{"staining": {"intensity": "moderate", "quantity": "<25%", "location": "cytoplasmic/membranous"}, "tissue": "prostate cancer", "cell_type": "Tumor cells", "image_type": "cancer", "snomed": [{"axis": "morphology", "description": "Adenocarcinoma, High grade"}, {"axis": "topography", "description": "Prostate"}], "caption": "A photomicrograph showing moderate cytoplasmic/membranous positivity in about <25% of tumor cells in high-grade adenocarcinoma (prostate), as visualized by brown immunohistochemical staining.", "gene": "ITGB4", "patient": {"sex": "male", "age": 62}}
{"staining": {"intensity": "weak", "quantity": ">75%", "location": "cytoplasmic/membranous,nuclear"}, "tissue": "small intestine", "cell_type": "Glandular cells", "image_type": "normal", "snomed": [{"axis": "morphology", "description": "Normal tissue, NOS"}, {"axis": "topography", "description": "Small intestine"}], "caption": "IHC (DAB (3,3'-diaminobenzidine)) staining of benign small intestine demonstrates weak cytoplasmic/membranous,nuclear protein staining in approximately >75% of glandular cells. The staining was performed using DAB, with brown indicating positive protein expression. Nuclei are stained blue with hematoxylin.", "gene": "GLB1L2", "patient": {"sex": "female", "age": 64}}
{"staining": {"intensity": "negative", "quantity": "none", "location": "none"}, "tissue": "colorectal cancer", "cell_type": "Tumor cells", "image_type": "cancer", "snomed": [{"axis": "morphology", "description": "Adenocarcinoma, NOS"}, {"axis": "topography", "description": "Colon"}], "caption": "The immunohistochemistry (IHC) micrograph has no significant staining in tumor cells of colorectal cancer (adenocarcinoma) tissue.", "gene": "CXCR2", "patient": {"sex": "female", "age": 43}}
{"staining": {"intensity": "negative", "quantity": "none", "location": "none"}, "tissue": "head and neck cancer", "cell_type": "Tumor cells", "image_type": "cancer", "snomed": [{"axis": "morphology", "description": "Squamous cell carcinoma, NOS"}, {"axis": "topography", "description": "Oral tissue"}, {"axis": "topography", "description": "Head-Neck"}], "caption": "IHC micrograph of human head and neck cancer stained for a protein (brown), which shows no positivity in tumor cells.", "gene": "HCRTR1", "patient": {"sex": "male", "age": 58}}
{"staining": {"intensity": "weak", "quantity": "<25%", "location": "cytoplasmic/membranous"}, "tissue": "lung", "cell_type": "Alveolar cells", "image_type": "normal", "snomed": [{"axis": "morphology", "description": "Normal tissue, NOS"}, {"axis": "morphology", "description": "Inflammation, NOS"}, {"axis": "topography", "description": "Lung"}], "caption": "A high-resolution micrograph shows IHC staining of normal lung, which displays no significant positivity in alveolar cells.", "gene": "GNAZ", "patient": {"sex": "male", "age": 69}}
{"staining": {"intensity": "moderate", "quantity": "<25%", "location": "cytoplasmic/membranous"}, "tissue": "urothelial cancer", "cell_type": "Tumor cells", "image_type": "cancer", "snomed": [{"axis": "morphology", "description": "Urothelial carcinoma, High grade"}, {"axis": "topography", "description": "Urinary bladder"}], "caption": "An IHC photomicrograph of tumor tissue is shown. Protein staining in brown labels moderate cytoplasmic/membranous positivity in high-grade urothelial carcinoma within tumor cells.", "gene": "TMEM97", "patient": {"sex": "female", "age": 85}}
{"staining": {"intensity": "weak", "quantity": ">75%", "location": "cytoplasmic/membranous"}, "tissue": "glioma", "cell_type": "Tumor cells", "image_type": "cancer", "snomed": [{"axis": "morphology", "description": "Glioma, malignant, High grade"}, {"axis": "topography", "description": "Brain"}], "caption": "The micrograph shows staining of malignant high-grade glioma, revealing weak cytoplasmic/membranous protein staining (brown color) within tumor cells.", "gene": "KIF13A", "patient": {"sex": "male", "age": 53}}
• • •
# [YOUR OBJECTIVE]
Make an exact copy of every entry.

# [YOUR SOLUTION]
{"staining": {"intensity": "moderate", "quantity": "<25%", "location": "cytoplasmic/membranous"}, "tissue": "prostate cancer", "cell_type": "Tumor cells", "image_type": "cancer", "snomed": [{"axis": "morphology", "description": "Adenocarcinoma, High grade"}, {"axis": "topography", "description": "Prostate"}], "caption": "A photomicrograph showing moderate cytoplasmic/membranous positivity in about <25% of tumor cells in high-grade adenocarcinoma (prostate), as visualized by brown immunohistochemical staining.", "gene": "ITGB4", "patient": {"sex": "male", "age": 62}}
{"staining": {"intensity": "weak", "quantity": ">75%", "location": "cytoplasmic/membranous,nuclear"}, "tissue": "small intestine", "cell_type": "Glandular cells", "image_type": "normal", "snomed": [{"axis": "morphology", "description": "Normal tissue, NOS"}, {"axis": "topography", "description": "Small intestine"}], "caption": "IHC (DAB (3,3'-diaminobenzidine)) staining of benign small intestine demonstrates weak cytoplasmic/membranous,nuclear protein staining in approximately >75% of glandular cells. The staining was performed using DAB, with brown indicating positive protein expression. Nuclei are stained blue with hematoxylin.", "gene": "GLB1L2", "patient": {"sex": "female", "age": 64}}
{"staining": {"intensity": "negative", "quantity": "none", "location": "none"}, "tissue": "colorectal cancer", "cell_type": "Tumor cells", "image_type": "cancer", "snomed": [{"axis": "morphology", "description": "Adenocarcinoma, NOS"}, {"axis": "topography", "description": "Colon"}], "caption": "The immunohistochemistry (IHC) micrograph has no significant staining in tumor cells of colorectal cancer (adenocarcinoma) tissue.", "gene": "CXCR2", "patient": {"sex": "female", "age": 43}}
{"staining": {"intensity": "negative", "quantity": "none", "location": "none"}, "tissue": "head and neck cancer", "cell_type": "Tumor cells", "image_type": "cancer", "snomed": [{"axis": "morphology", "description": "Squamous cell carcinoma, NOS"}, {"axis": "topography", "description": "Oral tissue"}, {"axis": "topography", "description": "Head-Neck"}], "caption": "IHC micrograph of human head and neck cancer stained for a protein (brown), which shows no positivity in tumor cells.", "gene": "HCRTR1", "patient": {"sex": "male", "age": 58}}
{"staining": {"intensity": "weak", "quantity": "<25%", "location": "cytoplasmic/membranous"}, "tissue": "lung", "cell_type": "Alveolar cells", "image_type": "normal", "snomed": [{"axis": "morphology", "description": "Normal tissue, NOS"}, {"axis": "morphology", "description": "Inflammation, NOS"}, {"axis": "topography", "description": "Lung"}], "caption": "A high-resolution micrograph shows IHC staining of normal lung, which displays no significant positivity in alveolar cells.", "gene": "GNAZ", "patient": {"sex": "male", "age": 69}}
{"staining": {"intensity": "moderate", "quantity": "<25%", "location": "cytoplasmic/membranous"}, "tissue": "urothelial cancer", "cell_type": "Tumor cells", "image_type": "cancer", "snomed": [{"axis": "morphology", "description": "Urothelial carcinoma, High grade"}, {"axis": "topography", "description": "Urinary bladder"}], "caption": "An IHC photomicrograph of tumor tissue is shown. Protein staining in brown labels moderate cytoplasmic/membranous positivity in high-grade urothelial carcinoma within tumor cells.", "gene": "TMEM97", "patient": {"sex": "female", "age": 85}}
{"staining": {"intensity": "weak", "quantity": ">75%", "location": "cytoplasmic/membranous"}, "tissue": "glioma", "cell_type": "Tumor cells", "image_type": "cancer", "snomed": [{"axis": "morphology", "description": "Glioma, malignant, High grade"}, {"axis": "topography", "description": "Brain"}], "caption": "The micrograph shows staining of malignant high-grade glioma, revealing weak cytoplasmic/membranous protein staining (brown color) within tumor cells.", "gene": "KIF13A", "patient": {"sex": "male", "age": 53}}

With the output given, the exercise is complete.